== EXERCISE DESCRIPTION ==
Output all of the material once more, so that every line matches the original exactly.

== EXTRACTED ENTRIES ==
☆ ☆ ☆ ☆ ☆

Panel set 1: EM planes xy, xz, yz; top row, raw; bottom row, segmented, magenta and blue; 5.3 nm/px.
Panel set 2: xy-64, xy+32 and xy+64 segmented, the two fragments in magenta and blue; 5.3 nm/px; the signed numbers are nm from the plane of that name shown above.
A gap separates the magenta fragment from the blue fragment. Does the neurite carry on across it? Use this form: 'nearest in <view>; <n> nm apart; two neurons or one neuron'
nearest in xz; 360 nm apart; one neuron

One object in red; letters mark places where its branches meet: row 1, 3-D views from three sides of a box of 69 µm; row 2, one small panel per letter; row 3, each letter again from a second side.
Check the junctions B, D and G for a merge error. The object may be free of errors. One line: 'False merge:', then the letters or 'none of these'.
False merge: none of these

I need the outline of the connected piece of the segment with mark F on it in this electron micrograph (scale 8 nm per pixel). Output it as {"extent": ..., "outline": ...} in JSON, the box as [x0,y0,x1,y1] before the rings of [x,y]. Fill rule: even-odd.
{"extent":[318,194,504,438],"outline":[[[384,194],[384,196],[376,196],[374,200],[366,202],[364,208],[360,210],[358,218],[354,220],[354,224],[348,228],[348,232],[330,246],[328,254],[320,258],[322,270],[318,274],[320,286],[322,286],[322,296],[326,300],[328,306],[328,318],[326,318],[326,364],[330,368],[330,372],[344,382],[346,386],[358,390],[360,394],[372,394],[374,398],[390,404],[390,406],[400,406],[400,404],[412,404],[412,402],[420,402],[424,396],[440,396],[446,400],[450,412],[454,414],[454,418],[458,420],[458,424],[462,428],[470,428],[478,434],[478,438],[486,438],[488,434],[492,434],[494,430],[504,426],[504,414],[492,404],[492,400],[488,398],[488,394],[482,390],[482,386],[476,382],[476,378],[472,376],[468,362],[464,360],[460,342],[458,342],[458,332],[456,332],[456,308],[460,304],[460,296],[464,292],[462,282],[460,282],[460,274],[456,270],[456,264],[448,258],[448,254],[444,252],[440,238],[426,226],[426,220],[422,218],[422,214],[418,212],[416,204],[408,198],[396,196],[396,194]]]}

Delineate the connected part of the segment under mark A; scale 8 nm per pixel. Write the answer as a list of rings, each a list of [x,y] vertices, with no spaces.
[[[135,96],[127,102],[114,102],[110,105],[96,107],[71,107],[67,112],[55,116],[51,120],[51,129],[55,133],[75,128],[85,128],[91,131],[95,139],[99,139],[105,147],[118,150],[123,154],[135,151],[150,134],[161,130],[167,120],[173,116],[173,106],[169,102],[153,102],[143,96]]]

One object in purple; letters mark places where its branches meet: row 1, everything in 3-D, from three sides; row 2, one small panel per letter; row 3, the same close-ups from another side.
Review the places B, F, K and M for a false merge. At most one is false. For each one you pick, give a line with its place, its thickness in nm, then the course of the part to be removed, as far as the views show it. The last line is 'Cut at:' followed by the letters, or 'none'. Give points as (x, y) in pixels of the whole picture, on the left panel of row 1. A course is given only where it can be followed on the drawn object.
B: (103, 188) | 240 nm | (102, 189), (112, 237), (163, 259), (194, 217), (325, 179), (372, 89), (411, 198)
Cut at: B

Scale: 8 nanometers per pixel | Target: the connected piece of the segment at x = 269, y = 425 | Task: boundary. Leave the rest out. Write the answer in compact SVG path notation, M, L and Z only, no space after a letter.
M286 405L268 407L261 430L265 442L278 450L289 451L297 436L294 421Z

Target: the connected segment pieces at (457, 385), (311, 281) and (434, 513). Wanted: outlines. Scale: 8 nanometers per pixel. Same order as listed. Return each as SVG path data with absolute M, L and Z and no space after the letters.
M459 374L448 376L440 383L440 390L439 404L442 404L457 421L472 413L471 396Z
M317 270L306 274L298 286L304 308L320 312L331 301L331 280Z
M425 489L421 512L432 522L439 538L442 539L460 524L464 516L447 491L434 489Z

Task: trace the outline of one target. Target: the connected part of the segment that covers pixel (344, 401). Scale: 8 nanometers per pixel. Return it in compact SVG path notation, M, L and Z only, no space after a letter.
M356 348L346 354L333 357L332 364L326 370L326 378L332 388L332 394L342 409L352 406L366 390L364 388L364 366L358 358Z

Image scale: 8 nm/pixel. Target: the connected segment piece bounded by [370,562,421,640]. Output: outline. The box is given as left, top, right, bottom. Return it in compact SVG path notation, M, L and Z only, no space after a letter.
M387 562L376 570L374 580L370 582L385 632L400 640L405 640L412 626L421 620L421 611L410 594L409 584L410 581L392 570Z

☆ ☆ ☆ ☆ ☆

== RESPONSE TO THIS TASK ==
Panel set 1: EM planes xy, xz, yz; top row, raw; bottom row, segmented, magenta and blue; 5.3 nm/px.
Panel set 2: xy-64, xy+32 and xy+64 segmented, the two fragments in magenta and blue; 5.3 nm/px; the signed numbers are nm from the plane of that name shown above.
A gap separates the magenta fragment from the blue fragment. Does the neurite carry on across it? Use this form: 'nearest in <view>; <n> nm apart; two neurons or one neuron'
nearest in xz; 360 nm apart; one neuron

One object in red; letters mark places where its branches meet: row 1, 3-D views from three sides of a box of 69 µm; row 2, one small panel per letter; row 3, each letter again from a second side.
Check the junctions B, D and G for a merge error. The object may be free of errors. One line: 'False merge:', then the letters or 'none of these'.
False merge: none of these

I need the outline of the connected piece of the segment with mark F on it in this electron micrograph (scale 8 nm per pixel). Output it as {"extent": ..., "outline": ...} in JSON, the box as [x0,y0,x1,y1] before the rings of [x,y]. Fill rule: even-odd.
{"extent":[318,194,504,438],"outline":[[[384,194],[384,196],[376,196],[374,200],[366,202],[364,208],[360,210],[358,218],[354,220],[354,224],[348,228],[348,232],[330,246],[328,254],[320,258],[322,270],[318,274],[320,286],[322,286],[322,296],[326,300],[328,306],[328,318],[326,318],[326,364],[330,368],[330,372],[344,382],[346,386],[358,390],[360,394],[372,394],[374,398],[390,404],[390,406],[400,406],[400,404],[412,404],[412,402],[420,402],[424,396],[440,396],[446,400],[450,412],[454,414],[454,418],[458,420],[458,424],[462,428],[470,428],[478,434],[478,438],[486,438],[488,434],[492,434],[494,430],[504,426],[504,414],[492,404],[492,400],[488,398],[488,394],[482,390],[482,386],[476,382],[476,378],[472,376],[468,362],[464,360],[460,342],[458,342],[458,332],[456,332],[456,308],[460,304],[460,296],[464,292],[462,282],[460,282],[460,274],[456,270],[456,264],[448,258],[448,254],[444,252],[440,238],[426,226],[426,220],[422,218],[422,214],[418,212],[416,204],[408,198],[396,196],[396,194]]]}

Delineate the connected part of the segment under mark A; scale 8 nm per pixel. Write the answer as a list of rings, each a list of [x,y] vertices, with no spaces.
[[[135,96],[127,102],[114,102],[110,105],[96,107],[71,107],[67,112],[55,116],[51,120],[51,129],[55,133],[75,128],[85,128],[91,131],[95,139],[99,139],[105,147],[118,150],[123,154],[135,151],[150,134],[161,130],[167,120],[173,116],[173,106],[169,102],[153,102],[143,96]]]

One object in purple; letters mark places where its branches meet: row 1, everything in 3-D, from three sides; row 2, one small panel per letter; row 3, the same close-ups from another side.
Review the places B, F, K and M for a false merge. At most one is false. For each one you pick, give a line with its place, its thickness in nm, then the course of the part to be removed, as far as the views show it. The last line is 'Cut at:' followed by the letters, or 'none'. Give points as (x, y) in pixels of the whole picture, on the left panel of row 1. A course is given only where it can be followed on the drawn object.
B: (103, 188) | 240 nm | (102, 189), (112, 237), (163, 259), (194, 217), (325, 179), (372, 89), (411, 198)
Cut at: B

Scale: 8 nanometers per pixel | Target: the connected piece of the segment at x = 269, y = 425 | Task: boundary. Leave the rest out. Write the answer in compact SVG path notation, M, L and Z only, no space after a letter.
M286 405L268 407L261 430L265 442L278 450L289 451L297 436L294 421Z

Target: the connected segment pieces at (457, 385), (311, 281) and (434, 513). Wanted: outlines. Scale: 8 nanometers per pixel. Same order as listed. Return each as SVG path data with absolute M, L and Z and no space after the letters.
M459 374L448 376L440 383L440 390L439 404L442 404L457 421L472 413L471 396Z
M317 270L306 274L298 286L304 308L320 312L331 301L331 280Z
M425 489L421 512L432 522L439 538L442 539L460 524L464 516L447 491L434 489Z

Task: trace the outline of one target. Target: the connected part of the segment that covers pixel (344, 401). Scale: 8 nanometers per pixel. Return it in compact SVG path notation, M, L and Z only, no space after a letter.
M356 348L346 354L333 357L332 364L326 370L326 378L332 388L332 394L342 409L352 406L366 390L364 388L364 366L358 358Z

Image scale: 8 nm/pixel. Target: the connected segment piece bounded by [370,562,421,640]. Output: outline. The box is given as left, top, right, bottom. Return it in compact SVG path notation, M, L and Z only, no space after a letter.
M387 562L376 570L374 580L370 582L385 632L400 640L405 640L412 626L421 620L421 611L410 594L409 584L410 581L392 570Z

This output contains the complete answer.